I need some help to compute the k-th derivative of the Dirac's Delta function, $\delta_0^{(k)}$.
I know its Fourier transform is $TF(\delta_0^{(k)})(y)=(iy)^{k}$( I don't know if this could be useful).
Thanks a lot for any help.
EDIT. Context of the question:
I'm trying to obtain the fourier transform of $y^k$. To do that, I am trying to use the next expression, that I have proved: $TF(\delta_{0}^{(k)})(y)=(iy)^k$.
Then, if I apply Fourier transform to the previous expression, I have:
$\delta_0^{(k)}(-y)=TF(\small{TF(\delta_{0}^{(k)})})(y)=i^k\;TF(y^k)$
and this implies $\delta_0^{(k)}(y)=i^k\;TF((-y)^k)$, which leads to $TF(y^k)=\frac{1}{(-1)^ki^k}\overbrace{\delta_0^{(k)}(y)}^{*}$,
And that's why I need to obtain an expression for *.

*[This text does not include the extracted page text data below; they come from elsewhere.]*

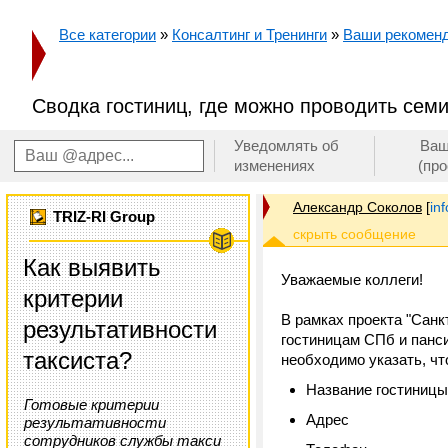
Все категории
»
Консалтинг и Тренинги
»
Ваши рекоменд
Сводка гостиниц, где можно проводить сем
Уведомлять об
Ваш
изменениях
(пр
Александр Соколов
[
in
TRIZ-RI Group
Как выявить
Уважаемые коллеги!
критерии
В рамках проекта "Санк
результативности
гостиницам СПб и панс
таксиста?
необходимо указать, ч
Название гостиницы
Готовые критерии
Адрес
результативности
сотрудников службы такси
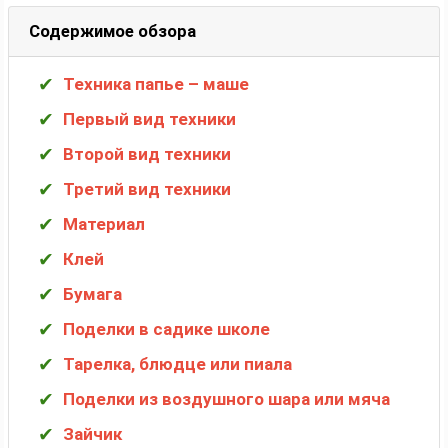
Содержимое обзора
Техника папье – маше
Первый вид техники
Второй вид техники
Третий вид техники
Материал
Клей
Бумага
Поделки в садике школе
Тарелка, блюдце или пиала
Поделки из воздушного шара или мяча
Зайчик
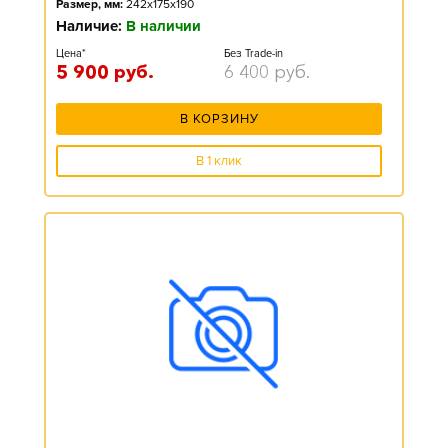
Размер, мм:
242x175x190
Наличие:
В наличии
Цена*
Без Trade-in
5 900
руб.
6 400
руб.
В КОРЗИНУ
В 1 клик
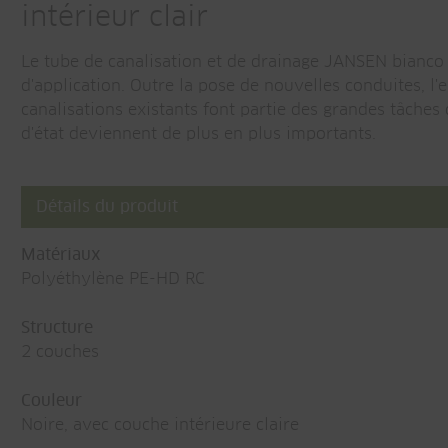
intérieur clair
Le tube de canalisation et de drainage JANSEN bianco
d'application. Outre la pose de nouvelles conduites, l'
canalisations existants font partie des grandes tâches
d'état deviennent de plus en plus importants.
Détails du produit
Matériaux
Polyéthylène PE-HD RC
Structure
2 couches
Couleur
Noire, avec couche intérieure claire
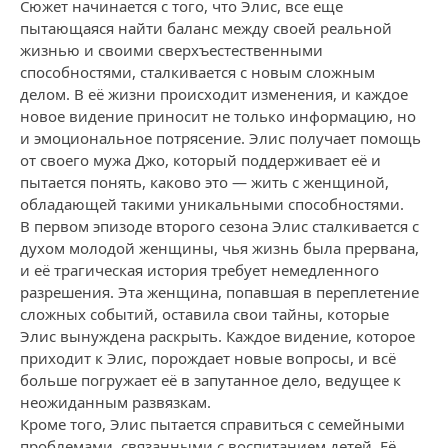
Сюжет начинается с того, что Элис, все еще
пытающаяся найти баланс между своей реальной
жизнью и своими сверхъестественными
способностями, сталкивается с новым сложным
делом. В её жизни происходит изменения, и каждое
новое видение приносит не только информацию, но
и эмоциональное потрясение. Элис получает помощь
от своего мужа Джо, который поддерживает её и
пытается понять, каково это — жить с женщиной,
обладающей такими уникальными способностями.
В первом эпизоде второго сезона Элис сталкивается с
духом молодой женщины, чья жизнь была прервана,
и её трагическая история требует немедленного
разрешения. Эта женщина, попавшая в переплетение
сложных событий, оставила свои тайны, которые
Элис вынуждена раскрыть. Каждое видение, которое
приходит к Элис, порождает новые вопросы, и всё
больше погружает её в запутанное дело, ведущее к
неожиданным развязкам.
Кроме того, Элис пытается справиться с семейными
проблемами, связанными с воспитанием детей. Её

The comment contains the correct answer. Distributions are only defined in terms of how they act when integrated against test functions. So with an abuse of notation: $$ \int_{\mathbb R} \phi(x) \delta(x) \, dx = \phi(0) ,$$ and by integrating by parts $k$ times $$ \int_{\mathbb R} \phi(x) \delta^{(k)}(x) \, dx = (-1)^{k-1} \phi^{(k)}(0) .$$
You can also see this intuitively by approximating the $\delta$ function by $n \psi(n x)$, where $\psi(x)$ is smooth, non-negative, supported in a neighbourhood of $0$, and $\int_{\mathbb R} \psi(x) \, dx = 1$, and then letting $n$ be very large. Think about what the derivatives of this might look like, and you will see why the second displayed equation is intuitively reasonable.